Students Emerge Victorious at CyberPatriots Competition

Donning+their+CyberPatriot+shirts%2C+AFJROTC+CyberPatriot+members+pose+outside+the+AFROTC+building.+Photo+courtesy+of+AFJROTC.

Donning their CyberPatriot shirts, AFJROTC CyberPatriot members pose outside the AFROTC building. Photo courtesy of AFJROTC.

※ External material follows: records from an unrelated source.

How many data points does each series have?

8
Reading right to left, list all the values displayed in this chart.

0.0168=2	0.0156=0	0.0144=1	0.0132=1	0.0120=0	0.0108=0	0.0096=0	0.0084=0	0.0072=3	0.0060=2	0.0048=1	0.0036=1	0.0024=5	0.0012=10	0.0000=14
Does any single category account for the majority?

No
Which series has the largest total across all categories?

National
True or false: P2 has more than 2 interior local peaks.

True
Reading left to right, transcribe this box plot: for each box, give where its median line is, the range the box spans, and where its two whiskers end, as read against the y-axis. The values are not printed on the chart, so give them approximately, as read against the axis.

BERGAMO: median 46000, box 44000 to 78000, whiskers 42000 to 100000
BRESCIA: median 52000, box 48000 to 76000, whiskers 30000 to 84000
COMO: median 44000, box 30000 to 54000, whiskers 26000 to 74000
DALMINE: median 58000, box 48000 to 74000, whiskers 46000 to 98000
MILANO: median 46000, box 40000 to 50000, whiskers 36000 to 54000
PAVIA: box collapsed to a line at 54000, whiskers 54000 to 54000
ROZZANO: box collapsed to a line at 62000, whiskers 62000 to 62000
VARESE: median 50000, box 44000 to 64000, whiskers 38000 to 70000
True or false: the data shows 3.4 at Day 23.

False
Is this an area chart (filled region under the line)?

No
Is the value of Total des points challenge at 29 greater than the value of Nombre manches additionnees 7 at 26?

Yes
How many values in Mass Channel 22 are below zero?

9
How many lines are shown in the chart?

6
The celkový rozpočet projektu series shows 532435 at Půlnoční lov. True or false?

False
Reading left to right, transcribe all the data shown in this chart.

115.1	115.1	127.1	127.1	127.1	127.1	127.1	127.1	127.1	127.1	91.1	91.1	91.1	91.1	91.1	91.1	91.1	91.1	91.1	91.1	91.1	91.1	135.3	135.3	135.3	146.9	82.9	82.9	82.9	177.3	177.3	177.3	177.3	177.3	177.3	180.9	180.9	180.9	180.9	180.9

After dedicating six consecutive hours for multiple rounds of competition, several Westwood teams found success in their regional CyberPatriot contest on Friday, Feb. 3 and Sunday, Feb. 5. Teams finished among the top three of the state gold tier of their respective divisions.

 

CyberPatriot is a global competition that allows students to play the role of newly hired informational technology (IT) professionals. Each team downloads images prior to each round, which represent flawed operating systems. They are then tasked with finding cybersecurity vulnerabilities and simulated environments, and are awarded points for each flaw found.

 

Air Force Junior Reserve Officers Training Corps (AFJROTC) had two of their three teams place at the state level in the All Service Division, which includes high school ROTC programs from across the nation. The team “CyberWarriorsToo!” placed second in the Texas Gold Tier State Round, while “GoWOOD” finished third. Competitors consist of senior Devon Dianda, juniors Toran Degen, Samantha Tarafdar, William Petty, Jonathon Thomas, sophomores Zichong Li, Jamie Small, Israel Ramirez, Jeffrey Liu, Emmanuel Ankutse, and freshmen James Vespucci, Dominik Widyaratne, Preston Halley, Ethan Murphy, Cameron Isaacks, Cory Morrison, Zane Nelson, Patrick Devine. Though this is AFJROTC’s second year participating in CyberPatriot, the majority of the participants were inexperienced.

 

“We only had 3 returning people, about 18 new people, a lot of them were primarily freshman, and didn’t even know how to set up a computer,” Degen said. “So they went from learning how to set up a computer to knowing how to setup a firewall, download proxies, disable bad firewalls, take down viruses, find backdoors, trojan horses, viruses worms, that sort of stuff on a level that most people don’t know how to do.”

 

The other team, which competed in the Open High School Division, consisted of captain Derek Lu ‘19, Richard Liu ‘19, Kevin Yang ‘19, Kenny Ngo ‘19, and Nicolas Gonzales ‘19. Their group, “Warriors”, received the first place in the Texas Gold Tier State Round.

 

“This competition revealed how companies and small businesses, nearly everyone makes use of computers and how those different operating systems need to secured from malicious attackers,” Lu said.
Following the Regional competition, the top teams among the Open and All Service will advance to the national round, the CyberPatriot IX Finals Competition, in April.